Page-level text extractions
-- -- --

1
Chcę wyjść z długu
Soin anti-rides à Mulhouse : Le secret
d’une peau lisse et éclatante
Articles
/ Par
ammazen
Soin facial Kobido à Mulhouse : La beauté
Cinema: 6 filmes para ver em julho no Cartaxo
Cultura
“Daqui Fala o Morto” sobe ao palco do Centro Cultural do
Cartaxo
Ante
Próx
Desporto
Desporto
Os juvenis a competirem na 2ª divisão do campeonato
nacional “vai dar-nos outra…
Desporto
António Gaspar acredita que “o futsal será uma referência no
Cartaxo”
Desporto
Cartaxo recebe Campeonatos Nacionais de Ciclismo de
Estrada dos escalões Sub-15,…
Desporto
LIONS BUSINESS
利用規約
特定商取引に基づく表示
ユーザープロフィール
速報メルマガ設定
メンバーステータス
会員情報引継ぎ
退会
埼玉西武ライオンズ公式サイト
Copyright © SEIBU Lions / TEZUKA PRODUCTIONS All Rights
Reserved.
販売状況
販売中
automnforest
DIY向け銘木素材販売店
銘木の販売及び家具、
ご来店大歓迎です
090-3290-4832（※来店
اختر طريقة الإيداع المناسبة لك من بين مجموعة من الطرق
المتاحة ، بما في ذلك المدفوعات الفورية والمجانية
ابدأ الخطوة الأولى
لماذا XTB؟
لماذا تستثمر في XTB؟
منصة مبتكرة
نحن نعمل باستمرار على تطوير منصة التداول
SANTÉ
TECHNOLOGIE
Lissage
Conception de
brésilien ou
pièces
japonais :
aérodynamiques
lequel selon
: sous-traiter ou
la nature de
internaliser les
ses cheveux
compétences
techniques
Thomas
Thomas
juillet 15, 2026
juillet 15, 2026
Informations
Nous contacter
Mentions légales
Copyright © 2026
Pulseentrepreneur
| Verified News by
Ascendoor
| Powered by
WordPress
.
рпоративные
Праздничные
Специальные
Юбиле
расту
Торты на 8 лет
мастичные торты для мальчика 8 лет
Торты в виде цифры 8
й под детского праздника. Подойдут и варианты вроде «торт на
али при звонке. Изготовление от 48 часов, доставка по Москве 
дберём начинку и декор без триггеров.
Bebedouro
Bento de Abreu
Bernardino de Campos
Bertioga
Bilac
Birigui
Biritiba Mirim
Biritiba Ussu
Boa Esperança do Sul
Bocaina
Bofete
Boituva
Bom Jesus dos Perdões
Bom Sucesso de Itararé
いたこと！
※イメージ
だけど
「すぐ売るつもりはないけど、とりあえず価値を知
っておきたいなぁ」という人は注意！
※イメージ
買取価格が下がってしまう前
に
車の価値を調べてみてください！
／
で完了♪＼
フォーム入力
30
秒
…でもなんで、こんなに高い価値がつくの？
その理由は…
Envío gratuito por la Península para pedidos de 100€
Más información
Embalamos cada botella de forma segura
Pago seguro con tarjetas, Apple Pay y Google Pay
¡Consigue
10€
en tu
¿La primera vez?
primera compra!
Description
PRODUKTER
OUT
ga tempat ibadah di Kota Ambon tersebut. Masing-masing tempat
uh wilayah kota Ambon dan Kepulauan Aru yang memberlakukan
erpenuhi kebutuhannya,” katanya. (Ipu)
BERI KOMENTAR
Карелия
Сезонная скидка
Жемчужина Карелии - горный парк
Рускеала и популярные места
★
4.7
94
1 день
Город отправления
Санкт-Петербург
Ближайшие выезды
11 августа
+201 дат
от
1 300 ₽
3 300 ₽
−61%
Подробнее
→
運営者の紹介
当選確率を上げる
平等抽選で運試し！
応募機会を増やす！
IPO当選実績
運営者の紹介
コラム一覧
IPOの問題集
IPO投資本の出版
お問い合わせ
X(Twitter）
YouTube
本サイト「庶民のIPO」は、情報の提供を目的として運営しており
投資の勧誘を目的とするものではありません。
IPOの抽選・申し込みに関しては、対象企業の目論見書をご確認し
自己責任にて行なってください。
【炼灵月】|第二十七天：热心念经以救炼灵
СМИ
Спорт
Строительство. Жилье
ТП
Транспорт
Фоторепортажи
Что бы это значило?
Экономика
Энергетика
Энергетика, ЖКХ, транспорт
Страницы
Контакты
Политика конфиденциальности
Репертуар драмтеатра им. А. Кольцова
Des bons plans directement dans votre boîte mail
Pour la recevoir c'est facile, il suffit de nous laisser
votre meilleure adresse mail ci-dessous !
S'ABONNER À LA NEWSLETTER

-- -- --

INSTRUCTIONS TO FOLLOW: The answer should be a single number: how many lines in the records contain "Энергетика".

ANSWER: 2